Aux termes de l’article R. 425-11 du code de l'entrée et du séjour des étrangers et du droit d'asile : « Pour l'application de l'article L. 425-9, le préfet délivre la carte de séjour temporaire portant la mention " vie privée et familiale " au vu d'un avis émis par un collège de médecins à compétence nationale de l'Office français de l'immigration et de l'intégration. (…). » Aux termes du dernier alinéa de l’article R. 425-12 du même code : « Le demandeur dispose d'un délai d'un mois à compter de l'enregistrement de sa demande en préfecture pour transmettre à l'office et de l'intégration le certificat médical mentionné au premier alinéa. (…). »

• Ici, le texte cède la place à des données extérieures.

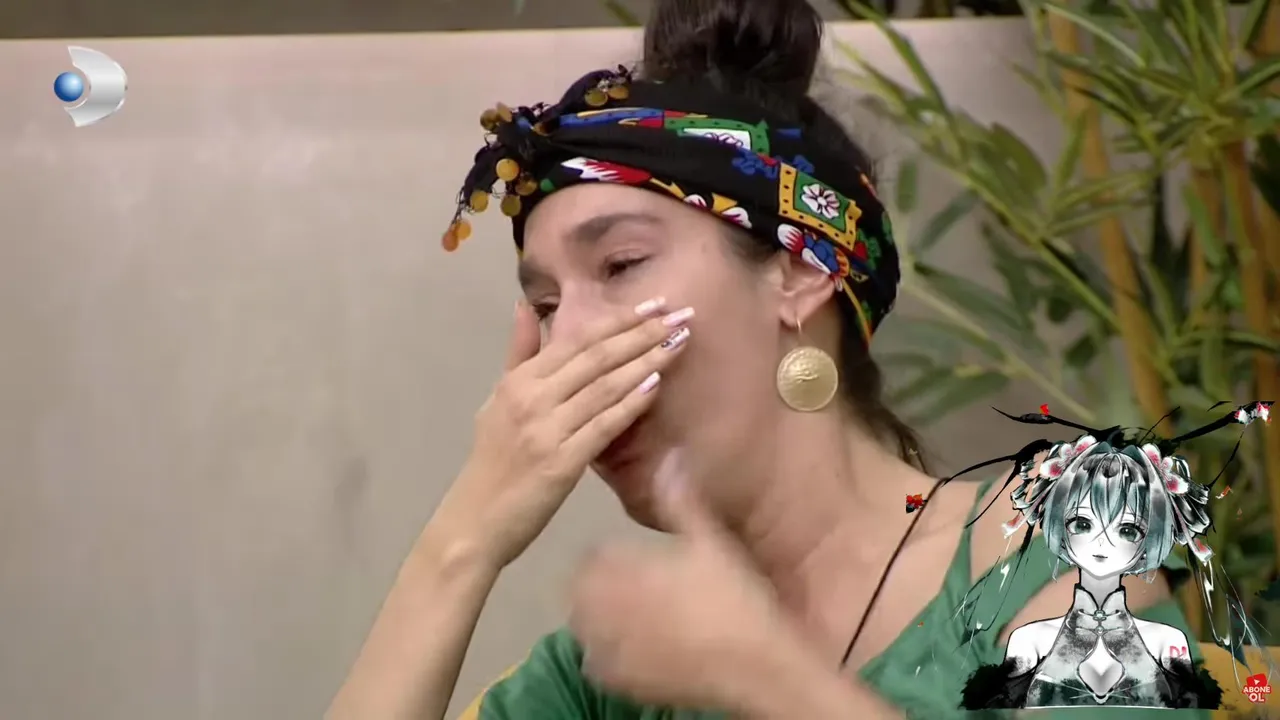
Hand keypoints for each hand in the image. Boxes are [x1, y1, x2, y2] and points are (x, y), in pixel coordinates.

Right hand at [431, 298, 692, 570]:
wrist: (474, 521)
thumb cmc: (492, 462)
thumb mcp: (498, 400)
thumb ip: (518, 354)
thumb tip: (526, 306)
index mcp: (518, 380)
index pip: (577, 340)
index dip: (619, 319)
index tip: (656, 304)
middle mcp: (532, 397)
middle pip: (597, 356)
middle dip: (642, 332)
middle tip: (682, 314)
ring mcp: (546, 429)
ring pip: (605, 385)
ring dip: (647, 361)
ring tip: (679, 342)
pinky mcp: (561, 463)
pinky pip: (603, 425)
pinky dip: (631, 403)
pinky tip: (657, 385)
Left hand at [568, 451, 809, 714]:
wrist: (753, 666)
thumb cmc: (733, 598)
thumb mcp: (712, 540)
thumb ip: (682, 501)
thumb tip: (671, 456)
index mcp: (617, 567)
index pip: (591, 557)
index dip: (615, 559)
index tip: (641, 564)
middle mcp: (599, 606)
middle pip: (581, 591)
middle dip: (604, 588)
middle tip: (642, 593)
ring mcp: (604, 646)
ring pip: (584, 627)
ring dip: (602, 621)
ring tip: (640, 621)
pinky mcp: (613, 680)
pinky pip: (594, 663)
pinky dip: (610, 656)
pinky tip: (640, 652)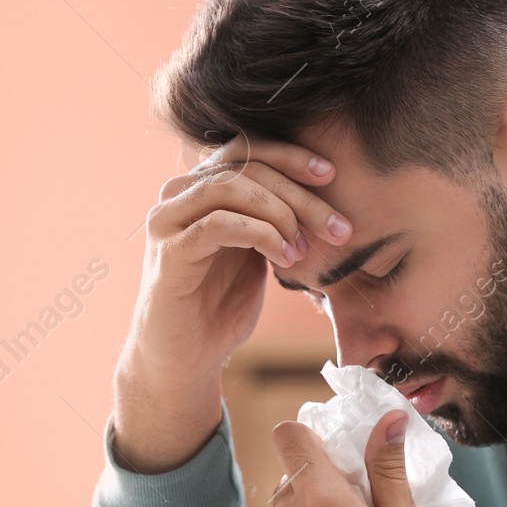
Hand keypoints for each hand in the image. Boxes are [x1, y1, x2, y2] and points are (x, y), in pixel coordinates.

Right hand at [111, 134, 352, 471]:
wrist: (185, 358)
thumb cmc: (221, 306)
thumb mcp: (257, 253)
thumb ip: (273, 219)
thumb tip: (321, 196)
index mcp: (201, 188)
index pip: (247, 148)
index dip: (290, 155)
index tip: (331, 173)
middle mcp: (179, 194)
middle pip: (246, 167)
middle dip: (299, 194)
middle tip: (338, 227)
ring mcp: (168, 220)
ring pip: (231, 187)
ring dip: (280, 214)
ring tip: (304, 249)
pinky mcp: (169, 252)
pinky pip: (218, 224)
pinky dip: (260, 234)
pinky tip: (285, 258)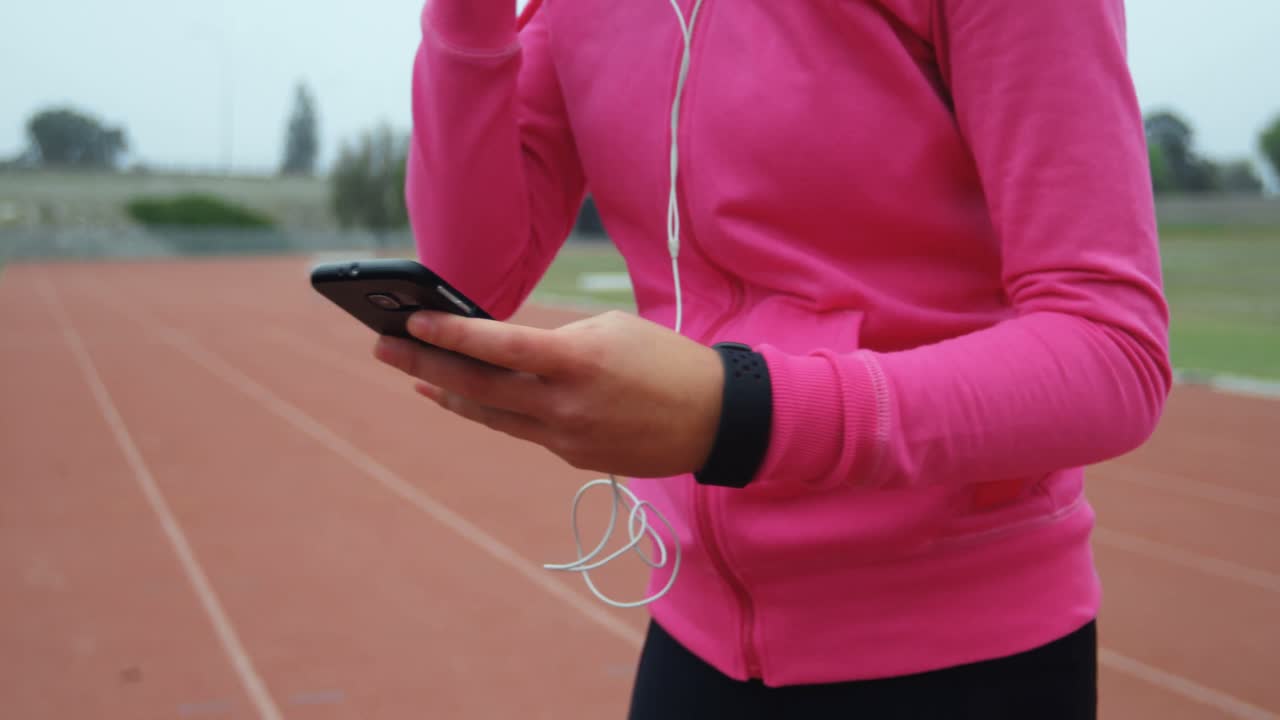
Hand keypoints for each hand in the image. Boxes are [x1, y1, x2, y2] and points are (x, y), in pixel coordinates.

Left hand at [373, 309, 723, 477]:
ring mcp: (566, 437)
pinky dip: (493, 412)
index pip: (498, 345)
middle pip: (477, 386)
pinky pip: (522, 430)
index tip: (411, 321)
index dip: (449, 334)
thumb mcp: (611, 331)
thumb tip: (507, 354)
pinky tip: (469, 399)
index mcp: (577, 361)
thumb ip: (555, 342)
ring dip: (448, 394)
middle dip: (423, 365)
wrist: (715, 419)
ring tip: (414, 378)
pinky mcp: (572, 457)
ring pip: (490, 415)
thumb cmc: (665, 361)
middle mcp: (564, 404)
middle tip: (383, 348)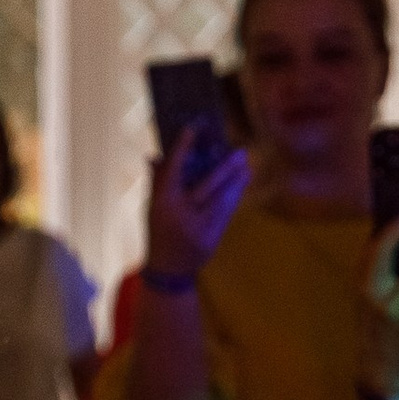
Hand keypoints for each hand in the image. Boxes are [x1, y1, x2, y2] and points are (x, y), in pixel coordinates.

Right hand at [145, 130, 250, 282]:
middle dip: (225, 168)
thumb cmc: (159, 232)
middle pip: (206, 185)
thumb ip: (156, 183)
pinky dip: (235, 198)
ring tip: (247, 166)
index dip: (182, 149)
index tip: (192, 128)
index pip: (172, 171)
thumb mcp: (151, 209)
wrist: (168, 270)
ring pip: (221, 199)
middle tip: (240, 152)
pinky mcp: (211, 238)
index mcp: (161, 204)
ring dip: (237, 182)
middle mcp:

Le refus d’enregistrer une demande de titre de séjour motif pris du caractère incomplet du dossier ne constitue pas une décision faisant grief susceptible d’être déférée au juge de l’excès de pouvoir, lorsque le dossier est effectivement incomplet, en l’absence de l’un des documents exigés pour l’examen de la demande.

Si la requérante a fait compléter par un médecin le certificat médical vierge qui lui a été remis à l’occasion de sa convocation à la préfecture de police le 25 octobre 2023, il ne ressort pas des pièces du dossier qu’elle l’aurait adressé à l’OFII dans le délai d’un mois mentionné au dernier alinéa de l’article R. 425-12 du code de l'entrée et du séjour des étrangers et du droit d'asile. Elle ne peut ainsi être regardée comme ayant déposé un dossier complet de demande de titre de séjour sur le fondement de l’article L. 425-9 du code de l'entrée et du séjour des étrangers et du droit d'asile. Dès lors, le silence conservé par le préfet de police sur la demande de titre de séjour de Mme B... a seulement fait naître un refus d’enregistrer cette demande et ce refus ne constitue pas une décision faisant grief susceptible d’être déférée au juge de l’excès de pouvoir.

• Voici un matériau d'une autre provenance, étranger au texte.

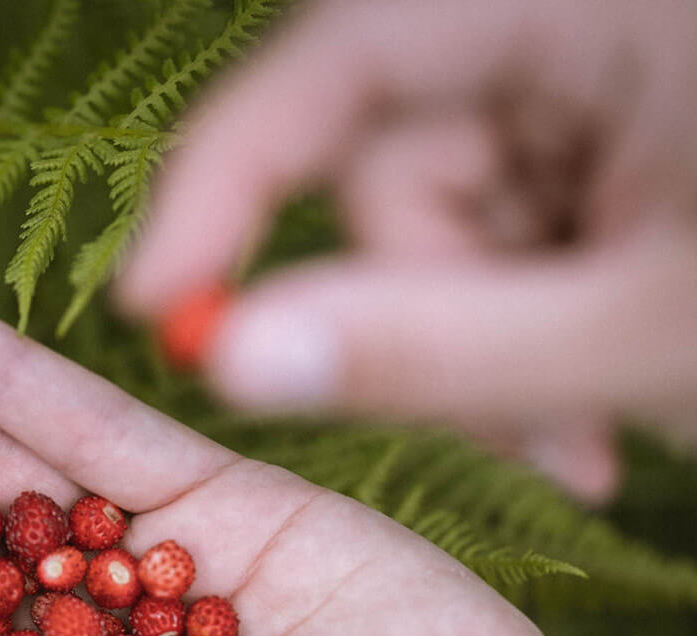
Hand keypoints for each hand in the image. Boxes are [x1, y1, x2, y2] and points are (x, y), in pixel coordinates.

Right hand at [116, 0, 696, 502]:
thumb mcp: (644, 324)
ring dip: (498, 342)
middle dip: (439, 317)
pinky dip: (539, 323)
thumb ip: (431, 349)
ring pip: (451, 225)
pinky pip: (512, 234)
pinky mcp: (605, 131)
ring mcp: (584, 74)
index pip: (327, 69)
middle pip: (396, 173)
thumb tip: (232, 361)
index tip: (151, 308)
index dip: (217, 193)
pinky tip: (610, 379)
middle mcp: (559, 14)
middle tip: (541, 434)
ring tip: (599, 421)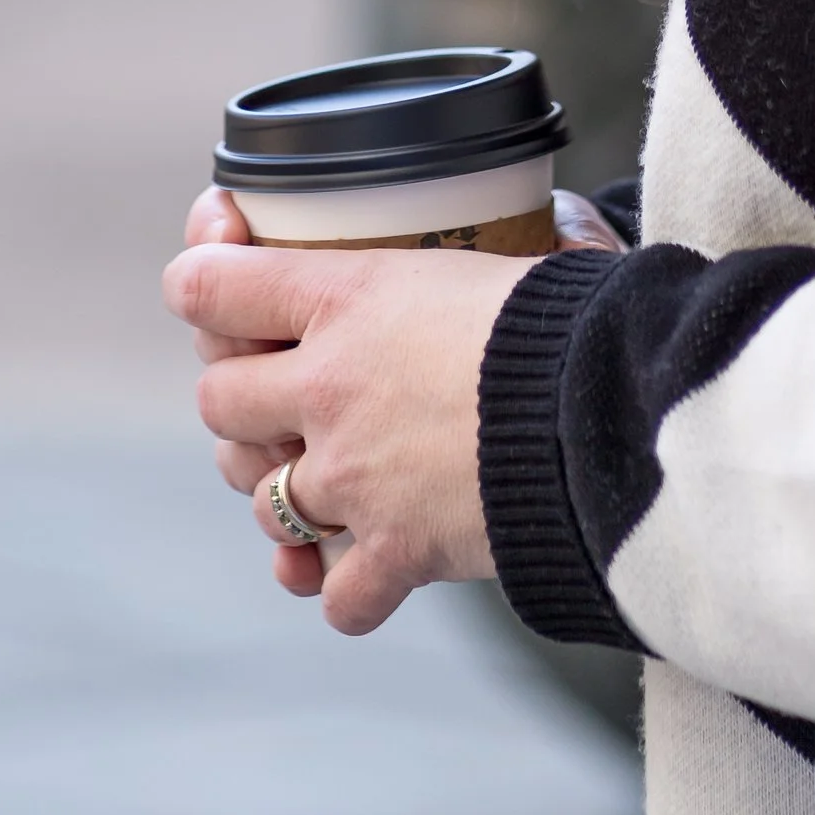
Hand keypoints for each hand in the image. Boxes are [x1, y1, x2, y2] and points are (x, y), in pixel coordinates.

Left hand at [166, 213, 539, 632]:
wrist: (614, 411)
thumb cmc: (577, 317)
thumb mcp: (510, 254)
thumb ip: (496, 248)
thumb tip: (568, 219)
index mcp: (346, 297)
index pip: (209, 285)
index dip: (201, 280)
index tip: (208, 279)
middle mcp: (327, 388)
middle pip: (216, 402)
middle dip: (242, 402)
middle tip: (288, 398)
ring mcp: (351, 478)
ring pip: (260, 501)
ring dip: (290, 495)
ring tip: (334, 485)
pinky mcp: (393, 553)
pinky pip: (334, 596)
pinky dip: (352, 589)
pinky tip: (375, 567)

Il résulte de tout ce qui précède que la requête de Mme B... doit être rejetée en toutes ses conclusions.

D É C I D E :

Article 1er : La requête de Mme B... est rejetée.

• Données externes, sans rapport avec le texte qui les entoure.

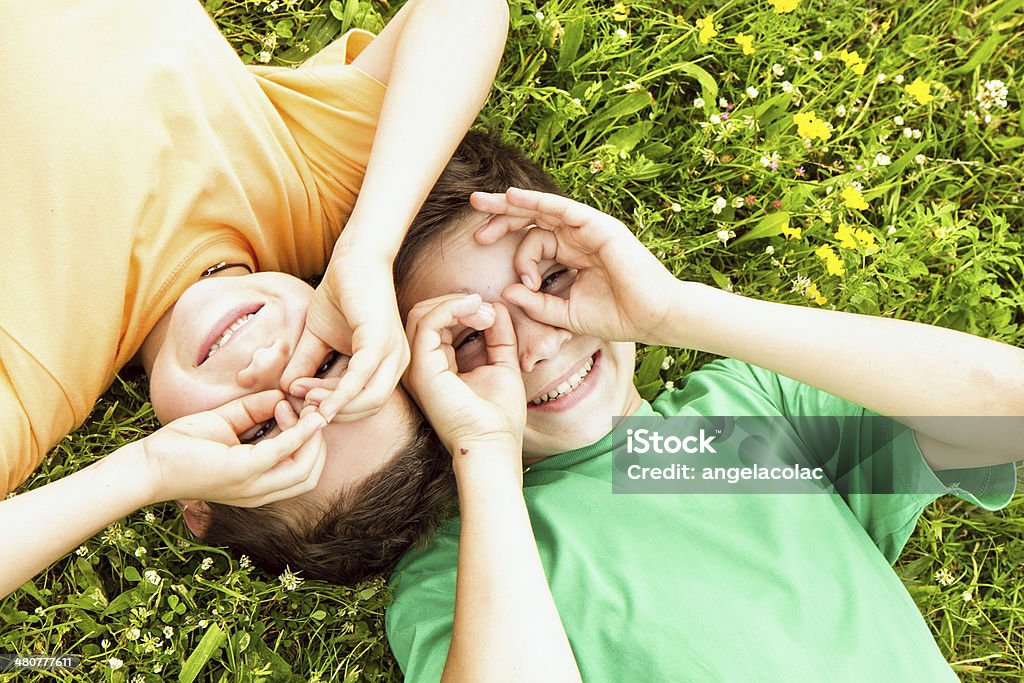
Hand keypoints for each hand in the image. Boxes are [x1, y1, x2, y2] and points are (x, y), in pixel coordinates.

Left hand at [142, 390, 327, 506]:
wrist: (146, 465)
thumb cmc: (182, 447)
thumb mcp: (228, 423)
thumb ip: (255, 411)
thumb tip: (282, 397)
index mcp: (257, 485)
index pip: (302, 471)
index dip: (311, 441)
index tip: (299, 411)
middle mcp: (259, 492)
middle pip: (311, 473)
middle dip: (318, 440)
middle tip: (309, 411)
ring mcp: (252, 485)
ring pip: (306, 468)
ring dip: (311, 436)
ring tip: (301, 411)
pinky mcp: (242, 471)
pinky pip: (283, 450)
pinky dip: (299, 431)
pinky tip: (300, 413)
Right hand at [281, 242, 409, 422]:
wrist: (352, 259)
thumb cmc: (340, 295)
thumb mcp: (317, 337)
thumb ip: (305, 364)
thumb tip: (286, 390)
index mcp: (386, 365)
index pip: (362, 402)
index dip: (332, 409)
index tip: (300, 405)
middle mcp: (396, 363)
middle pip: (368, 408)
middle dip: (334, 413)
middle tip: (302, 406)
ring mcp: (392, 353)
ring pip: (369, 400)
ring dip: (333, 405)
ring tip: (304, 397)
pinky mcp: (380, 341)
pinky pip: (361, 378)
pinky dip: (340, 395)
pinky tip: (319, 402)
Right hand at [403, 294, 525, 479]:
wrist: (494, 443)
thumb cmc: (498, 415)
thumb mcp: (502, 364)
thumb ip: (498, 336)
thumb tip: (495, 307)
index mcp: (436, 366)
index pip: (437, 323)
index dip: (463, 309)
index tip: (492, 314)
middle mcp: (420, 366)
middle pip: (425, 314)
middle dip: (458, 302)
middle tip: (488, 311)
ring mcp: (417, 367)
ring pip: (422, 314)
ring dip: (456, 303)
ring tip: (484, 312)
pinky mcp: (421, 368)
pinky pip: (427, 323)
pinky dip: (451, 308)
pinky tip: (475, 311)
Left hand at [471, 187, 679, 344]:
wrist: (653, 319)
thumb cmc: (616, 317)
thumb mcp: (565, 314)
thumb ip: (537, 303)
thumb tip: (506, 290)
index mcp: (571, 255)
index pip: (534, 242)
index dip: (516, 256)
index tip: (517, 282)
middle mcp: (578, 237)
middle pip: (533, 219)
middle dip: (501, 216)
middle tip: (473, 212)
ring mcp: (589, 229)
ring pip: (543, 209)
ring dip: (511, 204)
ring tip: (482, 201)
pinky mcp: (599, 226)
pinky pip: (562, 208)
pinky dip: (537, 201)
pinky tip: (512, 197)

Article 2 : Le présent jugement sera notifié à Mme A... B..., au préfet de police et à Me Ottou.


Délibéré après l'audience du 11 février 2026 à laquelle siégeaient :

Mme Topin, présidente,
Mme Dousset, première conseillère,
Mme Calladine, première conseillère.


Rendu public par mise à disposition au greffe le 25 février 2026.


La rapporteure,
Signé
A. CALLADINE

La présidente,
Signé
E. TOPIN

La greffière,

Signé

V. FLUET

La République mande et ordonne au préfet de police en ce qui le concerne ou à tous commissaires de justice à ce requis en ce qui concerne les voies de droit commun contre les parties privées, de pourvoir à l’exécution de la présente décision.